**TASK INSTRUCTIONS**: Transcribe the data as written, minus images.

Extracted data entries
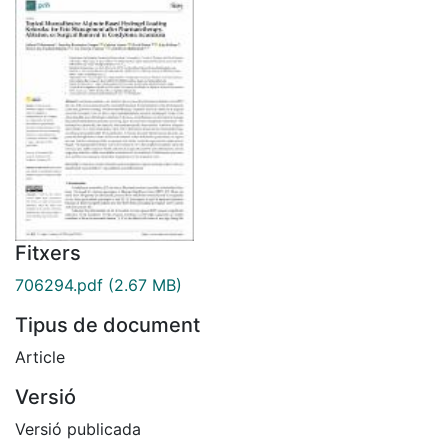
Fitxers
706294.pdf
(2.67 MB)
Tipus de document
Article
Versió
Versió publicada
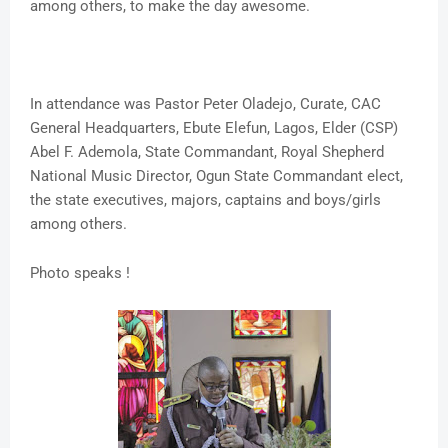
among others, to make the day awesome.
In attendance was Pastor Peter Oladejo, Curate, CAC
General Headquarters, Ebute Elefun, Lagos, Elder (CSP)
Abel F. Ademola, State Commandant, Royal Shepherd
National Music Director, Ogun State Commandant elect,
the state executives, majors, captains and boys/girls
among others.
Photo speaks !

**COMPLETED EXERCISE**:
Fitxers
706294.pdf
(2.67 MB)
Tipus de document
Article
Versió
Versió publicada
among others, to make the day awesome.
In attendance was Pastor Peter Oladejo, Curate, CAC
General Headquarters, Ebute Elefun, Lagos, Elder (CSP)
Abel F. Ademola, State Commandant, Royal Shepherd
National Music Director, Ogun State Commandant elect,
the state executives, majors, captains and boys/girls
among others.
Photo speaks !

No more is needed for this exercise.